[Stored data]

────

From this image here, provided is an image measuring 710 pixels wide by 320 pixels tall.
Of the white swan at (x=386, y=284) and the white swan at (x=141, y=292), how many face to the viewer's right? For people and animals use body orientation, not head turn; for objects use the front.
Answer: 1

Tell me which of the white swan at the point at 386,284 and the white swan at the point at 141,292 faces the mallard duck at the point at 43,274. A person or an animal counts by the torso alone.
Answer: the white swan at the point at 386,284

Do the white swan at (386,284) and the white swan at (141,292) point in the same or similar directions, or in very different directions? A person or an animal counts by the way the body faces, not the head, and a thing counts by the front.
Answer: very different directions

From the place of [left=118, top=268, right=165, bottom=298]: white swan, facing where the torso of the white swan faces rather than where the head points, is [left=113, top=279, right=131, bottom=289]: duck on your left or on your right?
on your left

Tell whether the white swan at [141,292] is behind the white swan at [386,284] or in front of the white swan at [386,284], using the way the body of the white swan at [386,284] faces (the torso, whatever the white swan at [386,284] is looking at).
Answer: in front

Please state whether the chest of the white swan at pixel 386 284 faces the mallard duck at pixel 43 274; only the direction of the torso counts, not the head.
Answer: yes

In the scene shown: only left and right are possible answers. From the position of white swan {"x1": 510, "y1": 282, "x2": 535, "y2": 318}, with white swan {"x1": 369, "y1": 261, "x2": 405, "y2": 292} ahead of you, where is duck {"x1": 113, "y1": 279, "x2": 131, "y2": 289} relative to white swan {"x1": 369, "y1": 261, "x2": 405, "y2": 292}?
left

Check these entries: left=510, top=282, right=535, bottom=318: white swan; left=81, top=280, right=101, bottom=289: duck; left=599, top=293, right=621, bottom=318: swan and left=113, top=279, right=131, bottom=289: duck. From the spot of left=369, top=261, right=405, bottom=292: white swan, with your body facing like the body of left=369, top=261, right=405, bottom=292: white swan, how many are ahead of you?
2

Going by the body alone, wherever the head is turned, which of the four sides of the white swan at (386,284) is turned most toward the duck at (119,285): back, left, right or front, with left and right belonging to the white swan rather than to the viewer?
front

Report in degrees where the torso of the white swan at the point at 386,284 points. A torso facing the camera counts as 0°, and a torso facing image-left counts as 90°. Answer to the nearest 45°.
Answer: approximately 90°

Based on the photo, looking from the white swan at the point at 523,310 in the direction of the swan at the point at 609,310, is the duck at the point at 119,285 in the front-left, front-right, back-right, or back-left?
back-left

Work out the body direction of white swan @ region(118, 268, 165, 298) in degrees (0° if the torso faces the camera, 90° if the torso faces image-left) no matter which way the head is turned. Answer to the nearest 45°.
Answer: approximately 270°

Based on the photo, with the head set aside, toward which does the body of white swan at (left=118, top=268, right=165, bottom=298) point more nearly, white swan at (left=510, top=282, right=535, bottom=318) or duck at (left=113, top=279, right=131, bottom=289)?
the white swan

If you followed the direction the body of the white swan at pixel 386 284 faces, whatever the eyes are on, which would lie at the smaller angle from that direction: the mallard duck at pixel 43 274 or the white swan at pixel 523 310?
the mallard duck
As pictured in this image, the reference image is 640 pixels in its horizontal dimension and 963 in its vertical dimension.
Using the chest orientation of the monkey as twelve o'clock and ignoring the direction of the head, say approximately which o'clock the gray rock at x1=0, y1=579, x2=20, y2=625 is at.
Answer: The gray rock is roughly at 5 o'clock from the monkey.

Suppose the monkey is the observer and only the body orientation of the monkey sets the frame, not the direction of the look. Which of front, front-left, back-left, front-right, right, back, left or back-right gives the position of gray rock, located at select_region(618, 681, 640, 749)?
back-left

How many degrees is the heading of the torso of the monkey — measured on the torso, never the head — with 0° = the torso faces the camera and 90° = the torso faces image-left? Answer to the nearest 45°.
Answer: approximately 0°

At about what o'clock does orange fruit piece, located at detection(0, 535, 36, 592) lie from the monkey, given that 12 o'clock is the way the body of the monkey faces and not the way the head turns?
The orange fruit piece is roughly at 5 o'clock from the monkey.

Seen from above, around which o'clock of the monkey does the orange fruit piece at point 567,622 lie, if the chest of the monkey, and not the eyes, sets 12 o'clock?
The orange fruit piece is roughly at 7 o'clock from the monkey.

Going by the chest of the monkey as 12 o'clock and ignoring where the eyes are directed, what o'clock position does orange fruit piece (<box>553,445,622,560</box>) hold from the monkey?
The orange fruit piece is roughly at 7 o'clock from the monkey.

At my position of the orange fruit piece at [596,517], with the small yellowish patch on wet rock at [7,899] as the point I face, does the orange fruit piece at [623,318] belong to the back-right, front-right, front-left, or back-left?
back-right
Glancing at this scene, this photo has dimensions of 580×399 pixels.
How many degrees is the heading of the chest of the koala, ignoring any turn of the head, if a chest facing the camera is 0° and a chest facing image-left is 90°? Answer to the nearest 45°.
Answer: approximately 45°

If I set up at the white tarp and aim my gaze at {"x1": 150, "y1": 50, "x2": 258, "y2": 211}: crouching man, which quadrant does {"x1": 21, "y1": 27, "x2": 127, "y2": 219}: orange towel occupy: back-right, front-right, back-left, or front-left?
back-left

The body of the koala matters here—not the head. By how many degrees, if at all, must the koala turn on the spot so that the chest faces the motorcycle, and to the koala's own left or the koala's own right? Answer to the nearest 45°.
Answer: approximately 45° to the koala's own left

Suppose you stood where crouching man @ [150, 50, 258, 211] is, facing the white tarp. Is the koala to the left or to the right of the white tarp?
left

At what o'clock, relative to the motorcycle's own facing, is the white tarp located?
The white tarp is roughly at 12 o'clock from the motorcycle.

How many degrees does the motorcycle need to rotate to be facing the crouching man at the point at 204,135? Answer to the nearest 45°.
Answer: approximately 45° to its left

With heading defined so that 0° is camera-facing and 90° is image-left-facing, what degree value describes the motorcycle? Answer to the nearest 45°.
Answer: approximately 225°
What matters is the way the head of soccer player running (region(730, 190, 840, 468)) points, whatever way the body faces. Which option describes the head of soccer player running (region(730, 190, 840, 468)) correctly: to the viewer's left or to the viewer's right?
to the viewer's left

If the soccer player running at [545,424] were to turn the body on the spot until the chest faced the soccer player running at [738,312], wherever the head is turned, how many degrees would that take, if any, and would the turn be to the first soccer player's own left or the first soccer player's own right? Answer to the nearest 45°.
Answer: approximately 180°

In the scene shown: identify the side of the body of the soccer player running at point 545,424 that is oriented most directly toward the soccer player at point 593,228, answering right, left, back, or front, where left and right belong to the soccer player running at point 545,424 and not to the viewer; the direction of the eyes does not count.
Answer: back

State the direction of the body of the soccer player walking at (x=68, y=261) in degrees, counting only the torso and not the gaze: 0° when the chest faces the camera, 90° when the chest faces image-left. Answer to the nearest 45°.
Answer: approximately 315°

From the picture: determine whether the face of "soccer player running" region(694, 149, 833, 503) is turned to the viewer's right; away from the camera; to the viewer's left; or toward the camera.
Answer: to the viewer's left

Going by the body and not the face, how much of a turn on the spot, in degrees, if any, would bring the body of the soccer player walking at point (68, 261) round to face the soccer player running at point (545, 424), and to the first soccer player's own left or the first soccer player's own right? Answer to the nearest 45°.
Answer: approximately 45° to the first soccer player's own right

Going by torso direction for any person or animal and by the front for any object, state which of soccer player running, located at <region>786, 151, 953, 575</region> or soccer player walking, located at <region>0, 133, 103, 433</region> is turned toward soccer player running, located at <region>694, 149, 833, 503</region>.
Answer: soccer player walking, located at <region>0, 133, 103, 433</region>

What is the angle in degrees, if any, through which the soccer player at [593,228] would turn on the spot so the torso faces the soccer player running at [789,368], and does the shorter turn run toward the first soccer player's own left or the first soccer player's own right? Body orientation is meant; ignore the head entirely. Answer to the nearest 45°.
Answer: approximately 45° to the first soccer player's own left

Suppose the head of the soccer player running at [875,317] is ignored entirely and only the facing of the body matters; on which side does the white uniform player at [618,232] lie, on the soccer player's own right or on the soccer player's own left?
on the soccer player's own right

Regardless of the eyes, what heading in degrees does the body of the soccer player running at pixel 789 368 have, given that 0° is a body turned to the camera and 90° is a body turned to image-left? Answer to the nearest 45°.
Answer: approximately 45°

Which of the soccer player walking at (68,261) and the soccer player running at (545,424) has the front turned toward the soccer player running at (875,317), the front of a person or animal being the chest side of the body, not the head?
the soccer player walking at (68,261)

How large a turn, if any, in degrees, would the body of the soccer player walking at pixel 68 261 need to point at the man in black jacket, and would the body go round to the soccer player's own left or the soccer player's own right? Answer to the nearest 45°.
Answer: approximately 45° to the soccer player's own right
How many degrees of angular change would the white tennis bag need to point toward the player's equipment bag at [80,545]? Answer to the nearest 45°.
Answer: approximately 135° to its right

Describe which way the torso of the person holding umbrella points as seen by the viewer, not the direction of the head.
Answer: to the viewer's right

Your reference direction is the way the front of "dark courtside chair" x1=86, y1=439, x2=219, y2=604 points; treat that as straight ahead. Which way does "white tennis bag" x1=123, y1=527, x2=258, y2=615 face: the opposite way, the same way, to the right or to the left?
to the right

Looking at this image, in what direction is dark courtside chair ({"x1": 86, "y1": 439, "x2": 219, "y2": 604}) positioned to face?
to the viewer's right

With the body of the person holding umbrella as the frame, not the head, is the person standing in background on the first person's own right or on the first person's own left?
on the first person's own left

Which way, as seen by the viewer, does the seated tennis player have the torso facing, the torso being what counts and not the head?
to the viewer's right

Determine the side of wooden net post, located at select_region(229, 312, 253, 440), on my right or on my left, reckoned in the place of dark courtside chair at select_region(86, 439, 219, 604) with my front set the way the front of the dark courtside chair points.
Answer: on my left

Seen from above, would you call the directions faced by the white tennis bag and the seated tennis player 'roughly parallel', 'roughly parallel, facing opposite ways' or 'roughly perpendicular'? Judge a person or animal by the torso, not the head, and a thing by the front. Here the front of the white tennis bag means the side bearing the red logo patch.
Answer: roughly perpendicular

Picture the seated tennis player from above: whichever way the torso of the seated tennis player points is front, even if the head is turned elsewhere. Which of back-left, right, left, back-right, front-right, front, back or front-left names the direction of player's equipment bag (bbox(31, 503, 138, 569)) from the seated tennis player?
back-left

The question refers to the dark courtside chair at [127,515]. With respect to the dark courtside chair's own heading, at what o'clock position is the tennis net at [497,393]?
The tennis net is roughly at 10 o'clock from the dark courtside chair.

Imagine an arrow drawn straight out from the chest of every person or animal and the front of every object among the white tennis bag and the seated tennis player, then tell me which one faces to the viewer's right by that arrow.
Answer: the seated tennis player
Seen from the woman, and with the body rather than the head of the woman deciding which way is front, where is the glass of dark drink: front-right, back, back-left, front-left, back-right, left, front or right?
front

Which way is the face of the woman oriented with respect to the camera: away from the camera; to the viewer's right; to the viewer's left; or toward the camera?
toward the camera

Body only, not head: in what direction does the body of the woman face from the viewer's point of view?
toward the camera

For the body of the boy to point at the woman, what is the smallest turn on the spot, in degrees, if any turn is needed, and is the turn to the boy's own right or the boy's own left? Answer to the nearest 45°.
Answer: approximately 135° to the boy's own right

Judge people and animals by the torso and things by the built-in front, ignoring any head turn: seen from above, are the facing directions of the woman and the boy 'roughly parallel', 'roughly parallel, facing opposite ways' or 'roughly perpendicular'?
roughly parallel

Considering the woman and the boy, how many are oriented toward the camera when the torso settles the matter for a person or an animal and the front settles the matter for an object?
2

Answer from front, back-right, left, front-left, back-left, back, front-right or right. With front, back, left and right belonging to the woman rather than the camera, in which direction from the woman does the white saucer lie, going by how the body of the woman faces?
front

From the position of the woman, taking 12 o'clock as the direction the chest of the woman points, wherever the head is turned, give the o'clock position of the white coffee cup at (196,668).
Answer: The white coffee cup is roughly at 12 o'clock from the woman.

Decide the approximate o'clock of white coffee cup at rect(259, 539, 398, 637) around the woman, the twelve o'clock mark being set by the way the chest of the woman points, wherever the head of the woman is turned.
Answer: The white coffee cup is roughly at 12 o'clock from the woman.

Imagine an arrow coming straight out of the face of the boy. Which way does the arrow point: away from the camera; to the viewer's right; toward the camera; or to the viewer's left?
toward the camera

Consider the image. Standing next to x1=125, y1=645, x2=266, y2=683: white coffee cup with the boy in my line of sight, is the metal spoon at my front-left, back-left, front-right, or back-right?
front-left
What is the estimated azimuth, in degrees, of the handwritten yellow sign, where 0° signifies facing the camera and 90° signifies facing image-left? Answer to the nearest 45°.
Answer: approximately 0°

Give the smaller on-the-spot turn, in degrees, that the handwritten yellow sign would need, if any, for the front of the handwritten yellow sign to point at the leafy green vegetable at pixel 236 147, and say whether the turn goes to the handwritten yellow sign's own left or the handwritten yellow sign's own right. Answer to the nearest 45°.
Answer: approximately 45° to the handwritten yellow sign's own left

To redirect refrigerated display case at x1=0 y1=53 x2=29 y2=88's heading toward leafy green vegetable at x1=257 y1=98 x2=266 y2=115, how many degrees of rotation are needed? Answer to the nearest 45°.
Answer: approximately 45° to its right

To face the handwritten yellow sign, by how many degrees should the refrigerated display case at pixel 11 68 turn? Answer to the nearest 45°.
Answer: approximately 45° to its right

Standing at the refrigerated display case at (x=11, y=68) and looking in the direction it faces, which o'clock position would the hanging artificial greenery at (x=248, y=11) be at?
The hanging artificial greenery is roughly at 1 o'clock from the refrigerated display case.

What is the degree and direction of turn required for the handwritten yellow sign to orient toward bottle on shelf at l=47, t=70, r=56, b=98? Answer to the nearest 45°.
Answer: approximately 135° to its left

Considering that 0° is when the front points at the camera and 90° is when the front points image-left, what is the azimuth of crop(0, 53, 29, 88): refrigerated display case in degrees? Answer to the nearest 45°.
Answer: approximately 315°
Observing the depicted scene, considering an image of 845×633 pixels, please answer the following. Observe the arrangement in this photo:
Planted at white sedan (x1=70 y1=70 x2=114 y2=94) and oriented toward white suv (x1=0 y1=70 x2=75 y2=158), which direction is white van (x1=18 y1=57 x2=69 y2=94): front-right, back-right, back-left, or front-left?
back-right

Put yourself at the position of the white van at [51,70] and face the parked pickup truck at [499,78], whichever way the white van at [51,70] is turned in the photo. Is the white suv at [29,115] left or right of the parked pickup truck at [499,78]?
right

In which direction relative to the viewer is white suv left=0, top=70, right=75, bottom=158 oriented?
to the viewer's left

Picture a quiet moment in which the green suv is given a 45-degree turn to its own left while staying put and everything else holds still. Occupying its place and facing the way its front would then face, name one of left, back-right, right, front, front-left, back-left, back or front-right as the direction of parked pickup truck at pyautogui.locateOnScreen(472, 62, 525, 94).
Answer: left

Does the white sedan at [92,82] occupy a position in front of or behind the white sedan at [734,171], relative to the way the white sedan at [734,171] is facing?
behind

────

Exactly the lines from the one holding "Observing the depicted" through the end of the data are to be repeated, with both ends included.

Observing the depicted scene, considering an image of 845×633 pixels, please answer the following. Observe the arrangement in this photo:
Planted at white sedan (x1=70 y1=70 x2=114 y2=94) and oriented toward white suv (x1=0 y1=70 x2=75 y2=158), which direction is white van (x1=18 y1=57 x2=69 y2=94): front-right, back-right, back-left, or front-left?
back-right

Put yourself at the position of the white van at [51,70] and face the parked pickup truck at [499,78], whichever way the white van at [51,70] is turned in the photo. Is the white suv at [29,115] left or right of the parked pickup truck at [499,78]?
right

In which direction relative to the viewer is white suv left=0, top=70, right=75, bottom=158 oriented?
to the viewer's left

Picture a quiet moment in which the green suv is given a 45-degree turn to its own left while staying put and everything else holds still. Occupying its place and facing the way its front would then face, name one of left, back-right, right, front, front-left, back-left, back or front-right as the direction of parked pickup truck at pyautogui.locateOnScreen(472, 62, 525, 94).
Answer: left

Does the white sedan at [92,82] occupy a position in front of or behind the white sedan at [734,171], relative to the way the white sedan at [734,171] is facing?
behind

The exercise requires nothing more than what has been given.